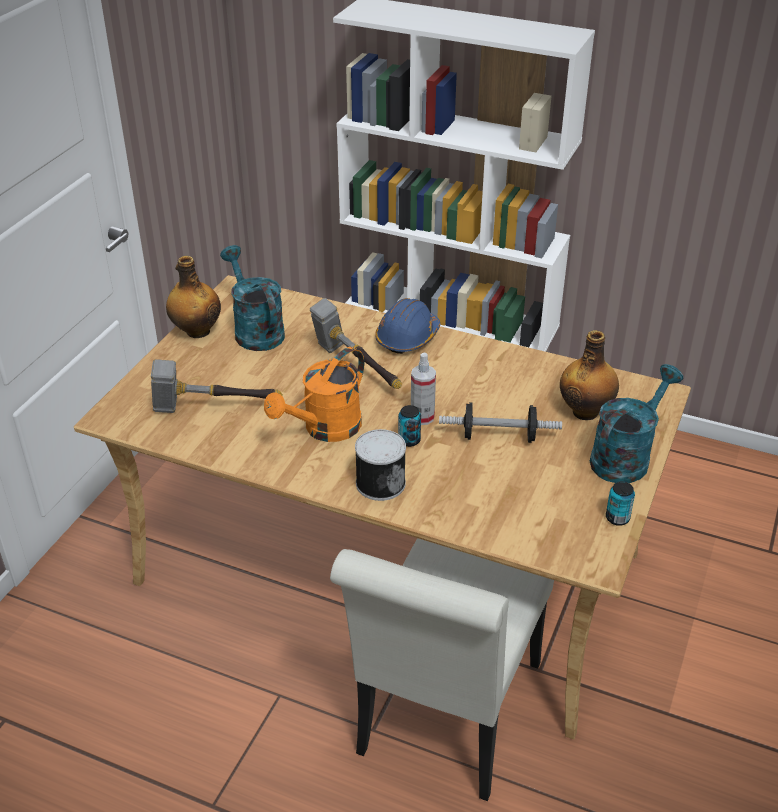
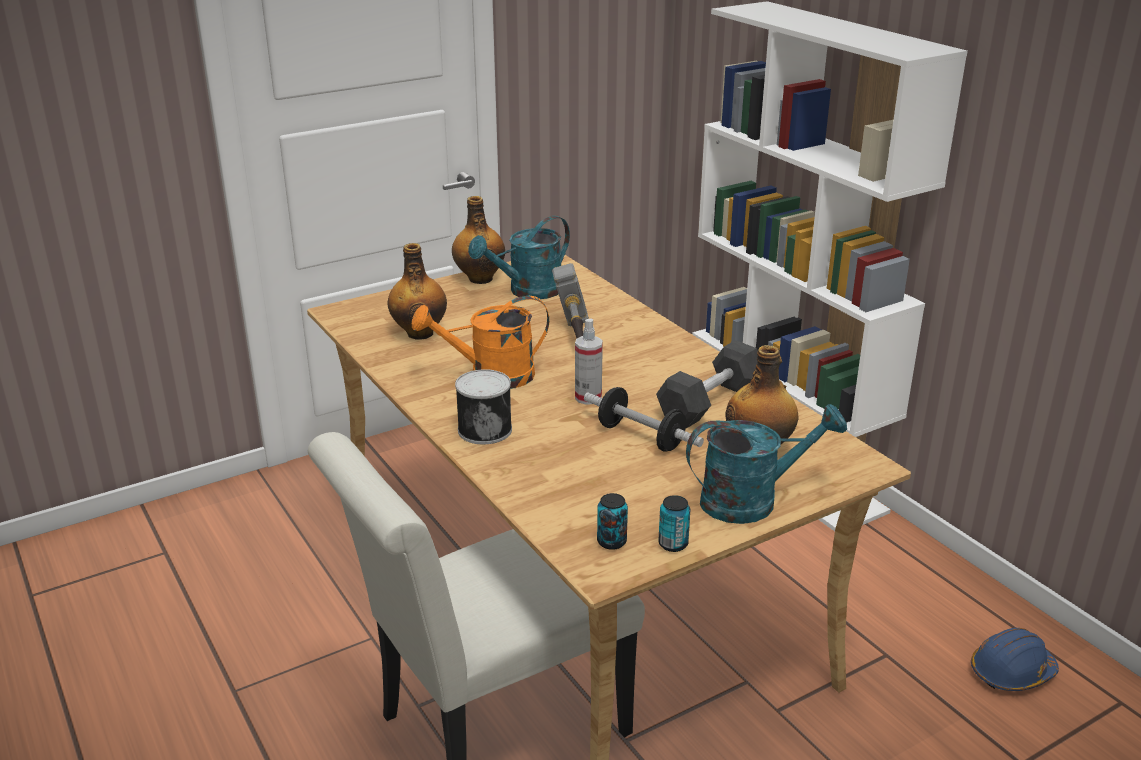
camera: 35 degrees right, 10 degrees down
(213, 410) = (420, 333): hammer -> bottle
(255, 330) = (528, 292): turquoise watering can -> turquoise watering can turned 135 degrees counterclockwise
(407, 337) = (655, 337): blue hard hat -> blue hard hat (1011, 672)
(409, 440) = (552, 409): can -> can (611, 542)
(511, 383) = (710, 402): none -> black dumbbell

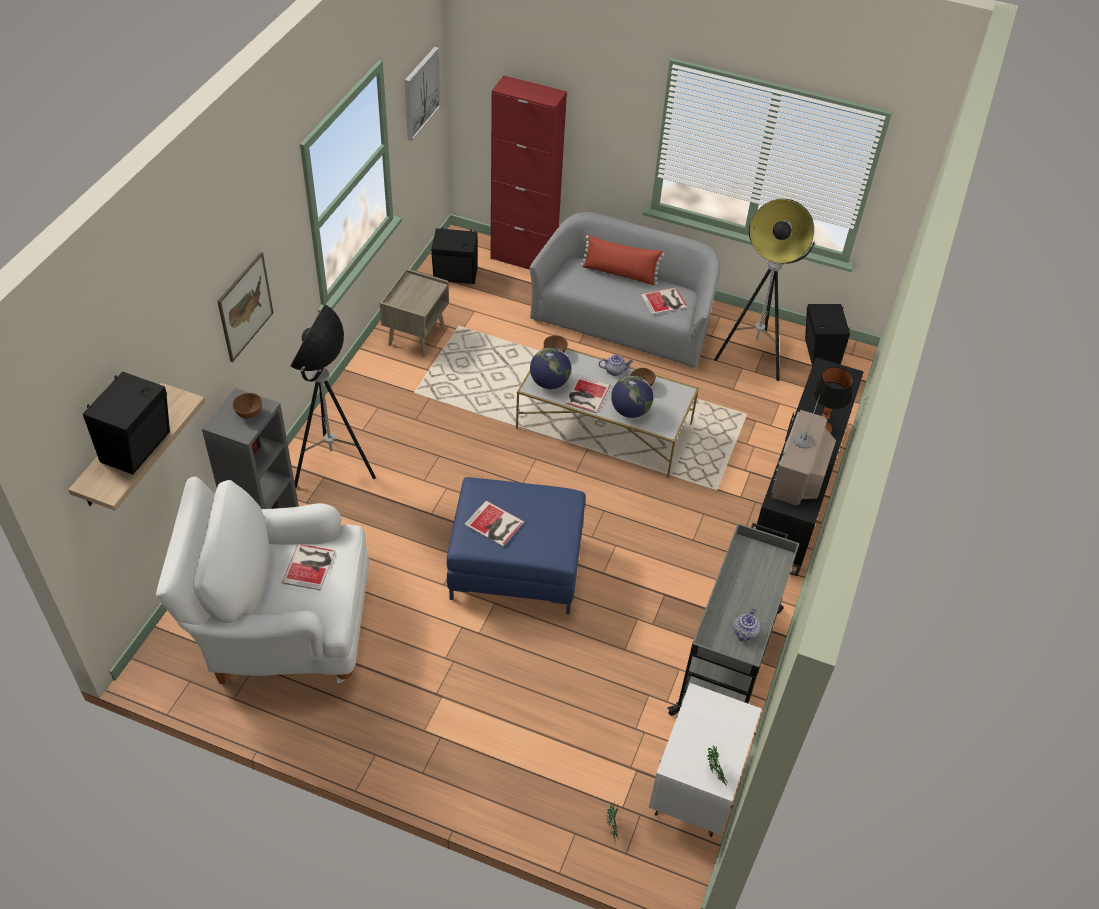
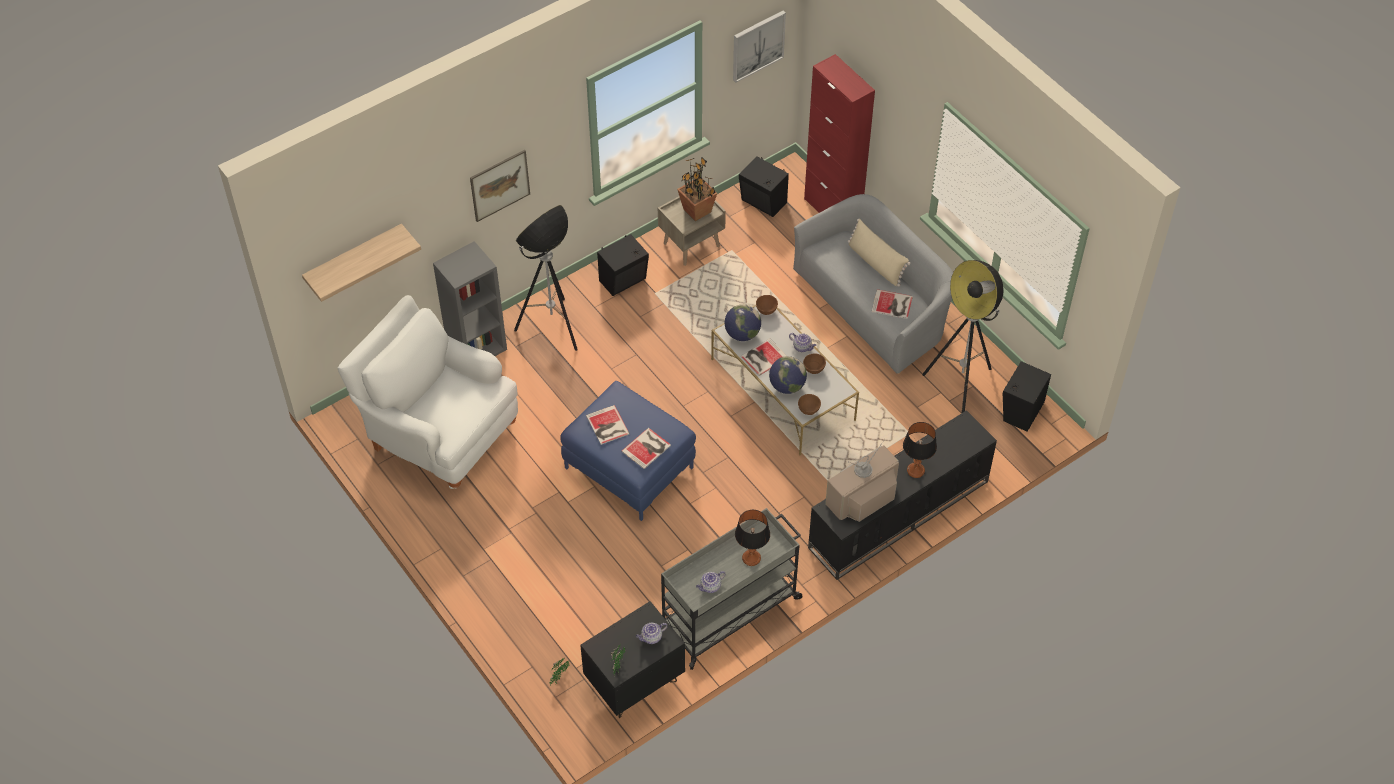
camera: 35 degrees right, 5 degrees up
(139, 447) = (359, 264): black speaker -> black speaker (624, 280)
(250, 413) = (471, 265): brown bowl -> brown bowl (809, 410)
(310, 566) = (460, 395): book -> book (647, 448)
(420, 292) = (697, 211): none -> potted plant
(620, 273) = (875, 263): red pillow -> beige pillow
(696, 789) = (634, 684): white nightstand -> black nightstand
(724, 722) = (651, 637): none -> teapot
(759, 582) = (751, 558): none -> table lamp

━━━━━━━━━━━━━━━━━━━━━━━━━━━━━━

◆ EXERCISE DETAILS ◆
The lines from the one holding "(310, 566) = (460, 395): book" to the final line of the entries, both included, are what should be output, exactly and alone.

◆ REPLY TO THE TASK ◆
(310, 566) = (460, 395): book -> book (647, 448)
(420, 292) = (697, 211): none -> potted plant
(620, 273) = (875, 263): red pillow -> beige pillow
(696, 789) = (634, 684): white nightstand -> black nightstand
(724, 722) = (651, 637): none -> teapot
(759, 582) = (751, 558): none -> table lamp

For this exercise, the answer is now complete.